To diagnose GAD properly mental healthcare professionals usually look for the following common symptoms:
- An excessive level of anxiety and worry about anything and everything. This excessive worry needs to occur more frequently than not for an ongoing period of at least six months.
- Difficulties with controlling the worry, and often worrying about different topics at the same time. There are additional factors that need to be considered before diagnosing a child with GAD.
What causes GAD?
Gender seems to be a big risk factor with women being twice as likely to develop GAD as men. This is contributed to hormone fluctuation, cultural expectations and the overall greater willingness to visit doctors.

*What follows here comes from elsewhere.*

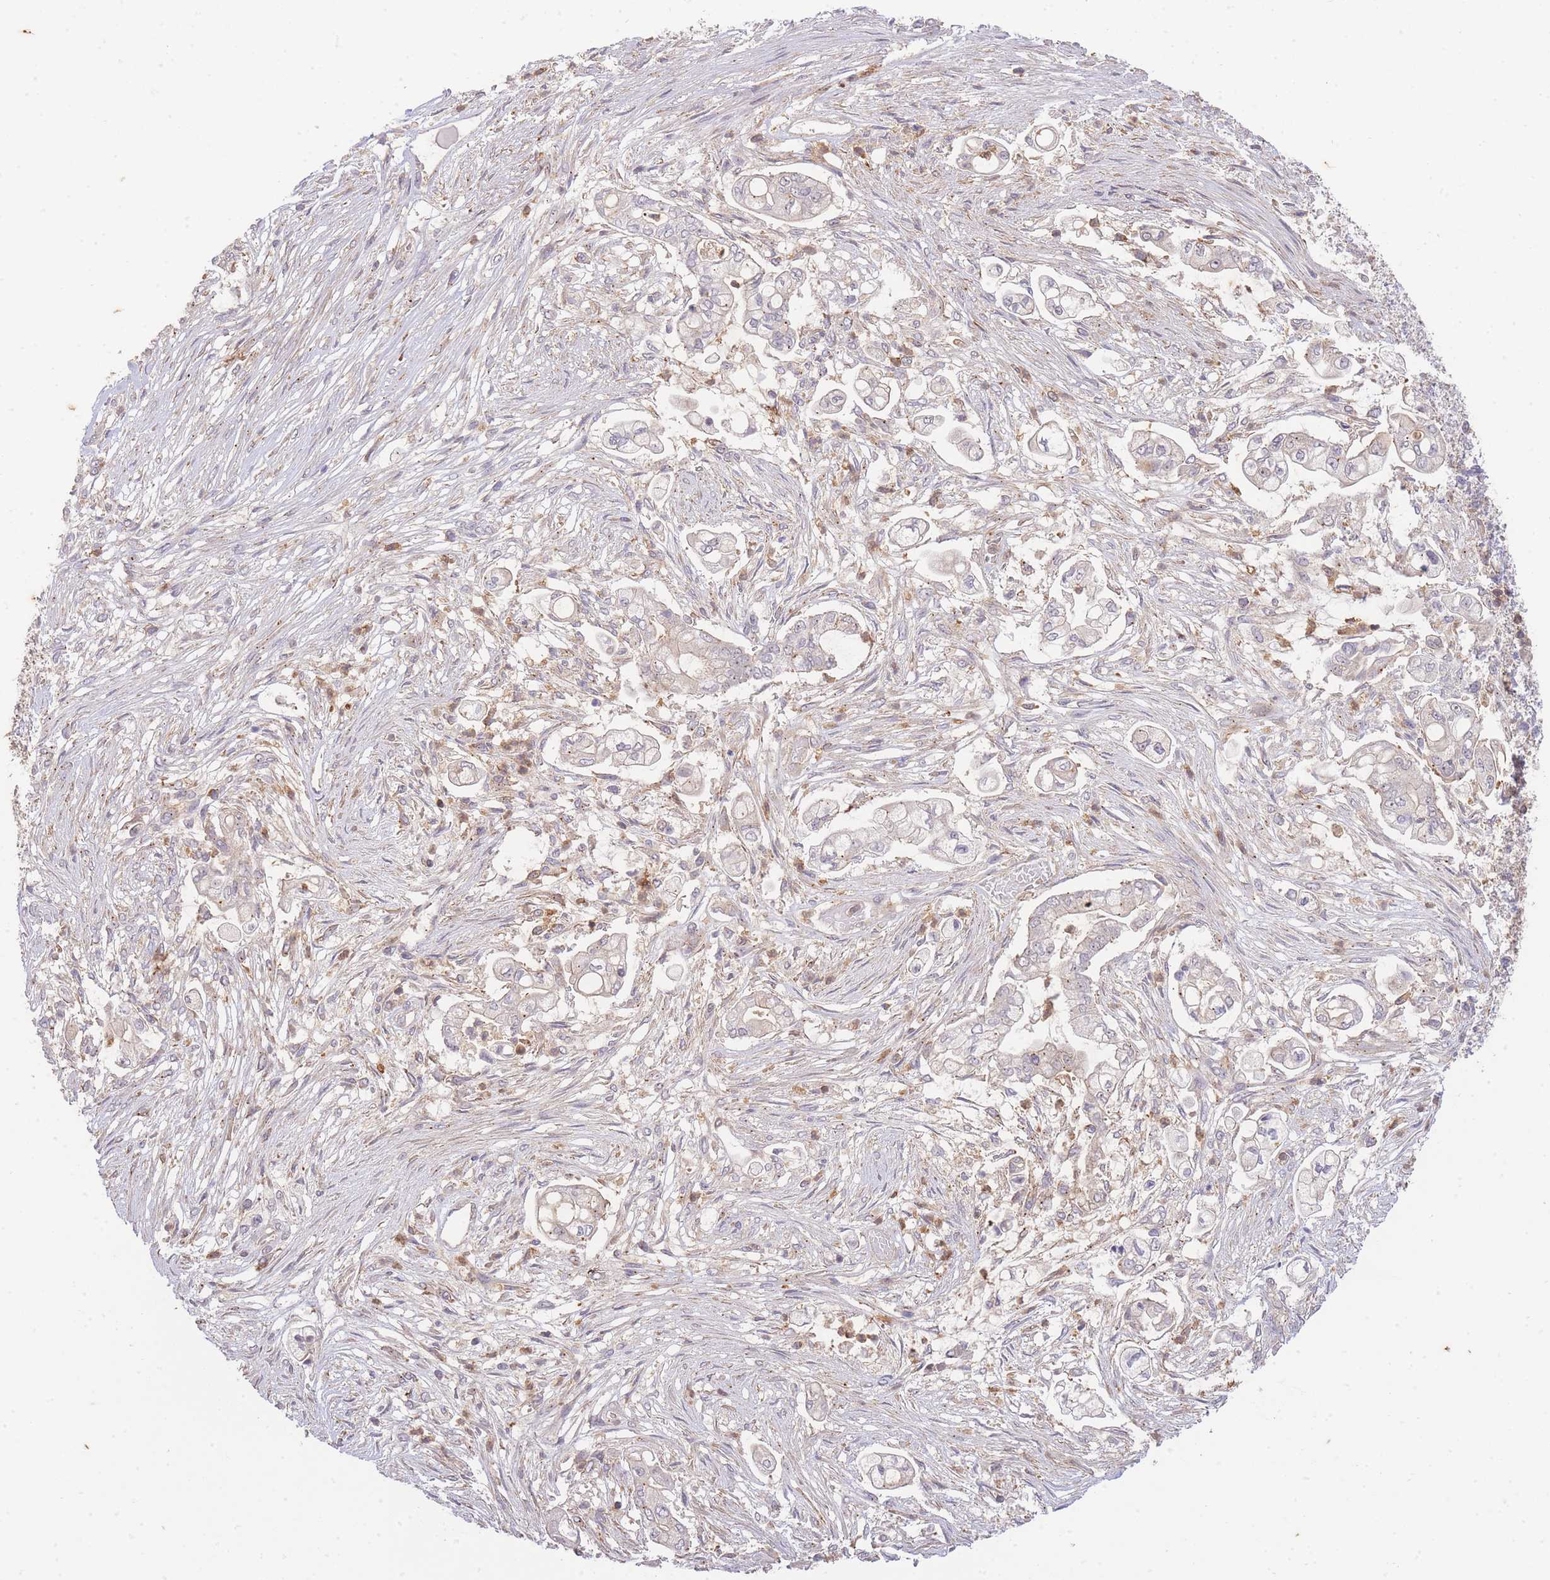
{"staining": {"intensity": "moderate", "quantity": "25%-75%", "location": "cytoplasmic/membranous"}, "tissue": "pancreatic cancer", "cell_type": "Tumor cells", "image_type": "cancer", "snomed": [{"axis": "morphology", "description": "Adenocarcinoma, NOS"}, {"axis": "topography", "description": "Pancreas"}], "caption": "High-magnification brightfield microscopy of pancreatic adenocarcinoma stained with DAB (3,3'-diaminobenzidine) (brown) and counterstained with hematoxylin (blue). tumor cells exhibit moderate cytoplasmic/membranous positivity is seen in about25%-75% of cells.", "gene": "ST8SIA4", "patient": {"sex": "female", "age": 69}}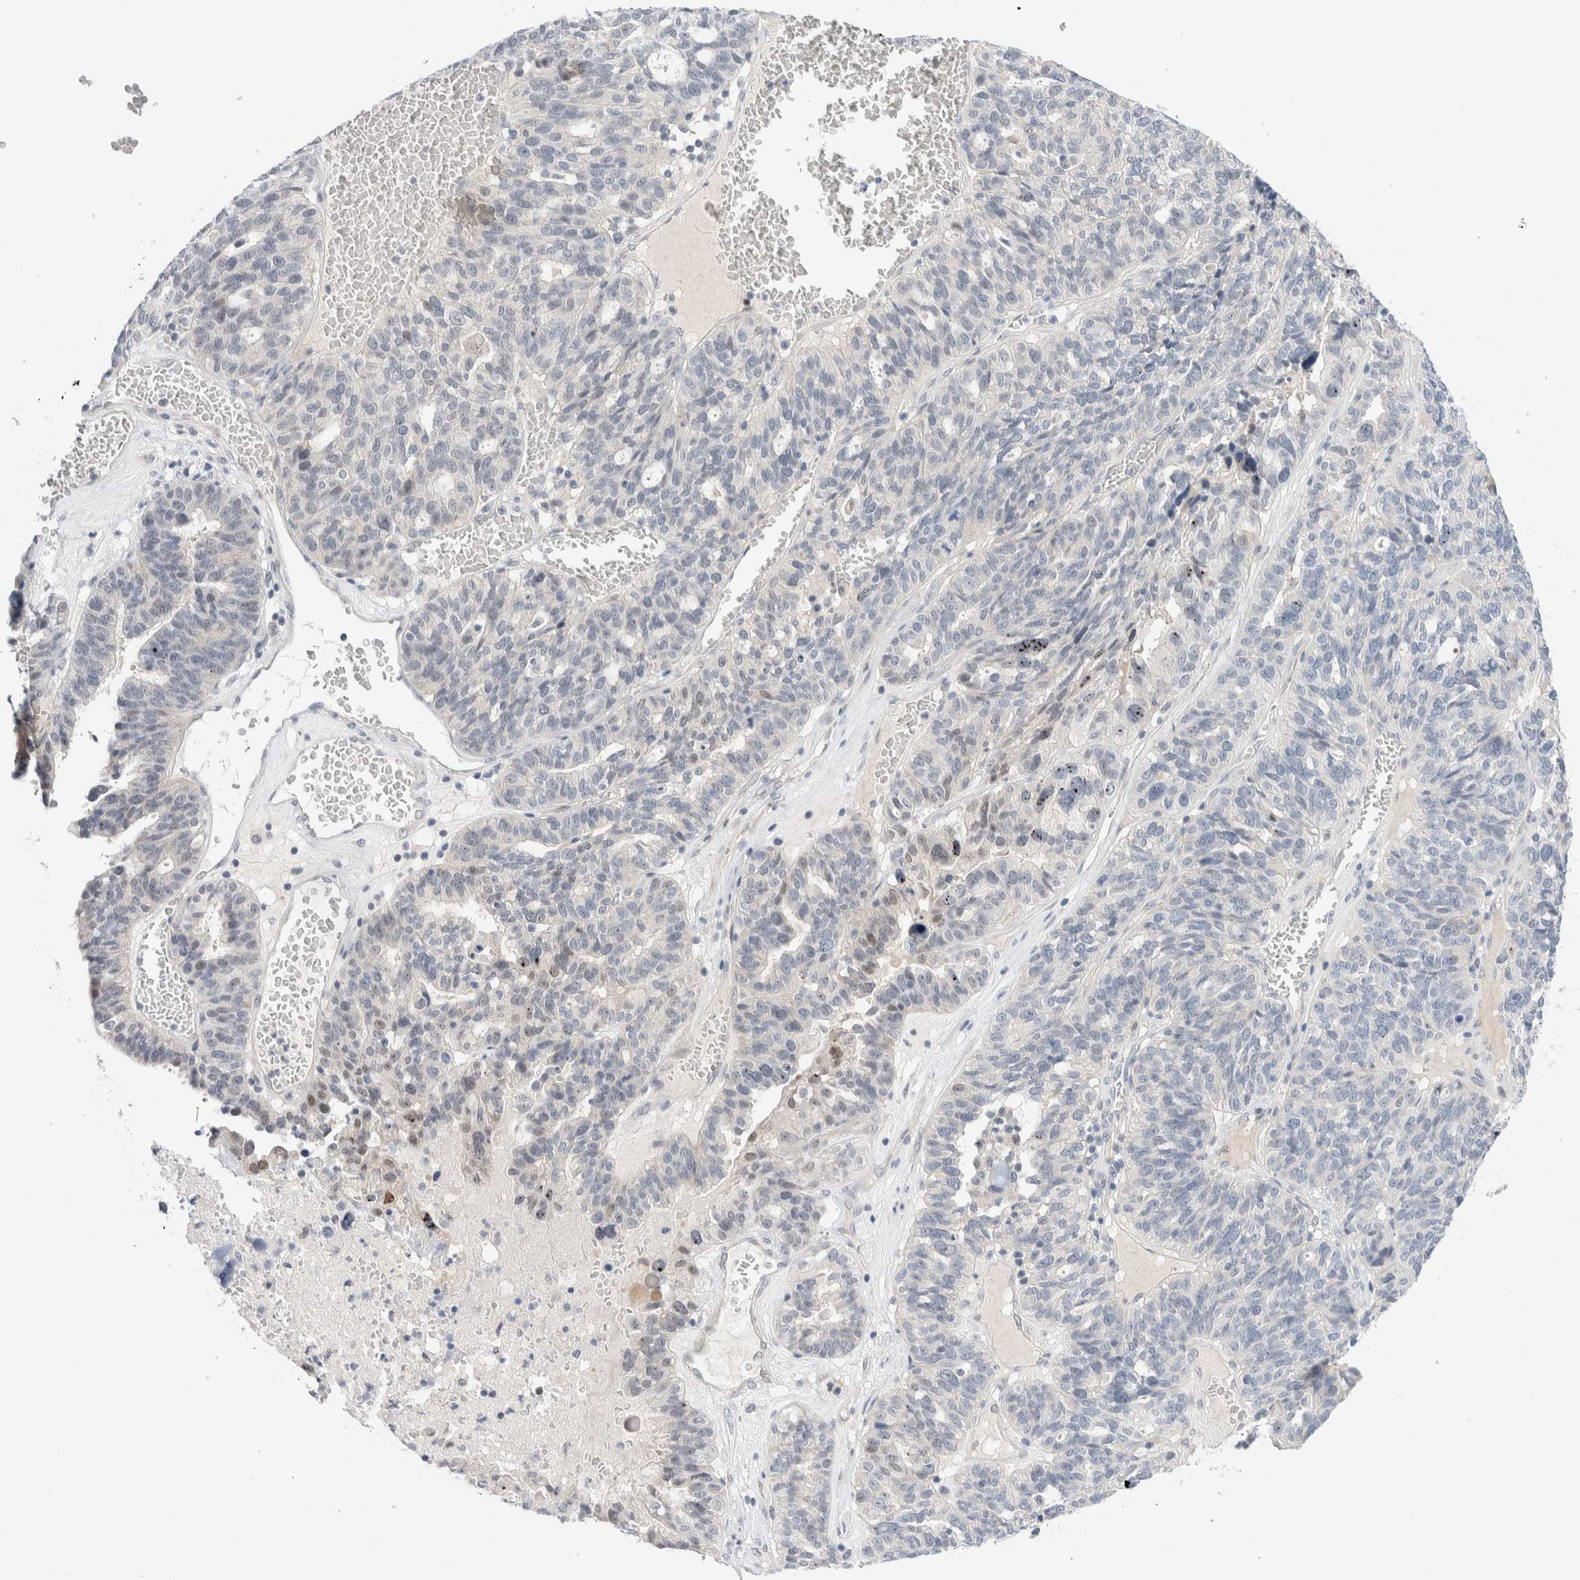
{"staining": {"intensity": "negative", "quantity": "none", "location": "none"}, "tissue": "ovarian cancer", "cell_type": "Tumor cells", "image_type": "cancer", "snomed": [{"axis": "morphology", "description": "Cystadenocarcinoma, serous, NOS"}, {"axis": "topography", "description": "Ovary"}], "caption": "Immunohistochemistry (IHC) micrograph of neoplastic tissue: serous cystadenocarcinoma (ovarian) stained with DAB (3,3'-diaminobenzidine) shows no significant protein expression in tumor cells.", "gene": "DNAJB6", "patient": {"sex": "female", "age": 59}}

A family history, or genetics, also play a role. If you have a family history of GAD or mood disorders you are more prone to this. However, your risk can be increased by smoking, excessive alcohol use, drugs, and dealing with a chronic illness.
Life events can also cause GAD, such as traumatic events, socio-economic environments of the sufferer, neglect or abuse as a child, divorce, and death of loved ones.
Dealing with the symptoms of an anxiety disorder can be overwhelming and debilitating. Not just for the person who suffers from it but for her loved ones that witness it. I always feel that the better I understand my own the disorder, the better equipped I am to deal with it. If I am well-equipped to deal with it then I am in a better position to educate my loved ones and support network on what to expect.
There is so much heartache, energy, and fear that goes into a disorder like this. Anything you can do to relieve it in some way, deal with it in a more effective way, or make space for it in your life, is a welcome addition to your routine.
I really struggled to understand the differences between these two disorders in the beginning. It confused me and this confusion causes me even more anxiety, which led to more attacks…you can see the vicious circle here. I hope I could shed some light on the differences for you and that post helped you in some way.